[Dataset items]
● ● ● ● ● ● ●
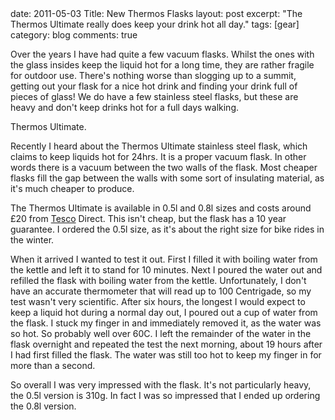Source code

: #+STARTUP: showall indent
#+STARTUP: hidestars
#+OPTIONS: H:3 num:nil tags:nil toc:nil timestamps:nil

#+BEGIN_HTML

date: 2011-05-03
Title: New Thermos Flasks
layout: post
excerpt: "The Thermos Ultimate really does keep your drink hot all day."
tags: [gear]
category: blog
comments: true

#+END_HTML

Over the years I have had quite a few vacuum flasks. Whilst the ones
with the glass insides keep the liquid hot for a long time, they are
rather fragile for outdoor use. There's nothing worse than slogging up
to a summit, getting out your flask for a nice hot drink and finding
your drink full of pieces of glass! We do have a few stainless steel
flasks, but these are heavy and don't keep drinks hot for a full days
walking.

#+BEGIN_HTML
<div class="photofloatr">
<p><a class="fancybox-thumb" rel="fancybox-thumb" href="/images/thermos.jpg"  title="Thermos Ultimate."> <img src="/images/thermos.jpg" width="180"
     alt="Thermos Ultimate."></a></p>
  <p>Thermos Ultimate.</p>

</div>
#+END_HTML


Recently I heard about the Thermos Ultimate stainless steel flask,
which claims to keep liquids hot for 24hrs. It is a proper vacuum
flask. In other words there is a vacuum between the two walls of the
flask. Most cheaper flasks fill the gap between the walls with some
sort of insulating material, as it's much cheaper to produce.

The Thermos Ultimate is available in 0.5l and 0.8l sizes and costs
around £20 from [[http://direct.tesco.com/q/R.209-6038.aspx][Tesco]] Direct. This isn't cheap, but the flask has a
10 year guarantee. I ordered the 0.5l size, as it's about the right
size for bike rides in the winter.

When it arrived I wanted to test it out. First I filled it with
boiling water from the kettle and left it to stand for 10
minutes. Next I poured the water out and refilled the flask with
boiling water from the kettle. Unfortunately, I don't have an accurate
thermometer that will read up to 100 Centrigade, so my test wasn't
very scientific. After six hours, the longest I would expect to keep a
liquid hot during a normal day out, I poured out a cup of water from
the flask. I stuck my finger in and immediately removed it, as the
water was so hot. So probably well over 60C. I left the remainder of
the water in the flask overnight and repeated the test the next
morning, about 19 hours after I had first filled the flask. The water
was still too hot to keep my finger in for more than a second.

So overall I was very impressed with the flask. It's not particularly
heavy, the 0.5l version is 310g. In fact I was so impressed that I
ended up ordering the 0.8l version.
● ● ● ● ● ● ●
:: To do ::
Using the records above, copy word for word the line with "your drink full", the line with "the flask. I stuck", and every line between them.

:: Response area ::
your drink full of pieces of glass! We do have a few stainless steel
flasks, but these are heavy and don't keep drinks hot for a full days
walking.

#+BEGIN_HTML
<div class="photofloatr">
<p><a class="fancybox-thumb" rel="fancybox-thumb" href="/images/thermos.jpg"  title="Thermos Ultimate."> <img src="/images/thermos.jpg" width="180"
     alt="Thermos Ultimate."></a></p>
  <p>Thermos Ultimate.</p>

</div>
#+END_HTML


Recently I heard about the Thermos Ultimate stainless steel flask,
which claims to keep liquids hot for 24hrs. It is a proper vacuum
flask. In other words there is a vacuum between the two walls of the
flask. Most cheaper flasks fill the gap between the walls with some
sort of insulating material, as it's much cheaper to produce.

The Thermos Ultimate is available in 0.5l and 0.8l sizes and costs
around £20 from [[http://direct.tesco.com/q/R.209-6038.aspx][Tesco]] Direct. This isn't cheap, but the flask has a
10 year guarantee. I ordered the 0.5l size, as it's about the right
size for bike rides in the winter.

When it arrived I wanted to test it out. First I filled it with
boiling water from the kettle and left it to stand for 10
minutes. Next I poured the water out and refilled the flask with
boiling water from the kettle. Unfortunately, I don't have an accurate
thermometer that will read up to 100 Centrigade, so my test wasn't
very scientific. After six hours, the longest I would expect to keep a
liquid hot during a normal day out, I poured out a cup of water from
the flask. I stuck my finger in and immediately removed it, as the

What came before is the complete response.